An anonymous reader quotes a report from The Verge: Apple just published a letter to customers apologizing for the "misunderstanding" around older iPhones being slowed down, following its recent admission that it was, in fact, slowing down older phones in order to compensate for degrading batteries. "We know that some of you feel Apple has let you down," says the company. "We apologize." Apple says in its letter that batteries are "consumable components," and is offering anyone with an iPhone 6 or later a battery replacement for $29 starting in late January through December 2018 -- a discount of $50 from the usual replacement cost. Apple's also promising to add features to iOS that provide more information about the battery health in early 2018, so that users are aware of when their batteries are no longer capable of supporting maximum phone performance.

4 of 254 comments (clear)

  1. Re:Finally doing what they should have done by Anonymous Coward · · Score: 5, Interesting

    Actually...other phones suffer the battery issues constantly. I deal with the crap all the time where Android users complain thier phone have weird issues crop up as their phone ages past the 12-18 month stage. They swear it can't be the battery, we wipe the phone, and yet it persists. A new OEM battery later, and their issues are almost always cleared up. When phones required the small amount a Nokia candybar used it was no problem. There's more power in a modern iPhone than desktop computers released a few years ago. Just as when a PC PSU is failing & making for bizzare shit going on, so can a battery make for high speed computations to eat it.

  2. Sort of stuck now by joe_frisch · · Score: 2, Interesting

    If they remove the slowdown, then they will be admitting that the excuse was a lie in the first place. So providing inexpensive batteries doesn't force them to admit to lying and open themselves up to a lawsuit.

    Obviously I don't know if the original excuse was true or not, but this was pretty much the only thing that they could have done in either case.

    Does anyone know enough about Li Ion batteries to weigh in on whether or not this makes sense? Does the peak power capability drop enough that its likely it couldn't support the power use?

  3. The cynic in me asks by stabiesoft · · Score: 3, Interesting

    Did they do it all on purpose for some twisted marketing reason, from slowing it down, to leaking the problem, to giving a solution. The X is not selling well. I was at my carrier's store getting a new phone today (not an apple) and asked about the X. The manager said they had 20 in stock and they were not moving. Worse for them, they own it, can't discount it and can't return unsold inventory back to apple. There could be some very unhappy carriers if the get stuck with a bunch of X's. Could this battery getting headlines actually help sales of the X in some weird way?

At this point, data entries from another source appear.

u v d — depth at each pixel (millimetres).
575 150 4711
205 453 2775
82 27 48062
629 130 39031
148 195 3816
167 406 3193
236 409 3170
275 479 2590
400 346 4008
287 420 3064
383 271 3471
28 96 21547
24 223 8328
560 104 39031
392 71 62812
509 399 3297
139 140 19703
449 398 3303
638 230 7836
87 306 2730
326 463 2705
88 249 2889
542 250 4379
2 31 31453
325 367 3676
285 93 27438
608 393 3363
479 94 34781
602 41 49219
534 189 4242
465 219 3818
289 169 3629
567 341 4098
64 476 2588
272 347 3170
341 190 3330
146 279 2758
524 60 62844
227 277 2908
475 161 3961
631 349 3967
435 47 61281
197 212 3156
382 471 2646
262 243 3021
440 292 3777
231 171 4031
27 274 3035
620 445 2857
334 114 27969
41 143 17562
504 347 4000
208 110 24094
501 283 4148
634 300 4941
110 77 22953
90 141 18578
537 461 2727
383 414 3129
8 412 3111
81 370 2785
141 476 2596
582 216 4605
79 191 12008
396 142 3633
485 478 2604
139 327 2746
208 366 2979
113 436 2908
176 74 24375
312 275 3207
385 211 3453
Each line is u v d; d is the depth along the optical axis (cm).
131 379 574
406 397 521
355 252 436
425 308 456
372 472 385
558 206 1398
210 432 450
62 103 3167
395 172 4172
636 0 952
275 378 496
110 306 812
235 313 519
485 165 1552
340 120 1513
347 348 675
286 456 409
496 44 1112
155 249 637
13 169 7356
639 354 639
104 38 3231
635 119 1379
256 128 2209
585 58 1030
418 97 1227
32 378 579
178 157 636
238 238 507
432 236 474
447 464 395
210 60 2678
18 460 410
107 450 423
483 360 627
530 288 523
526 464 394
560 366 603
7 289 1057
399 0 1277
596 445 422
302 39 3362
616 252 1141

  4. Re:Finally doing what they should have done by Luthair · · Score: 4, Interesting

    Except that we've had modern smart phones for 10-years and the only models that I've heard about with widespread complaints about this issue are the Nexus 6P and the iphone 6. If this were purely physics we would be hearing this for every model yet - heck on the Android side we even have phones using the same processor as the 6P but don't seem to have the issue.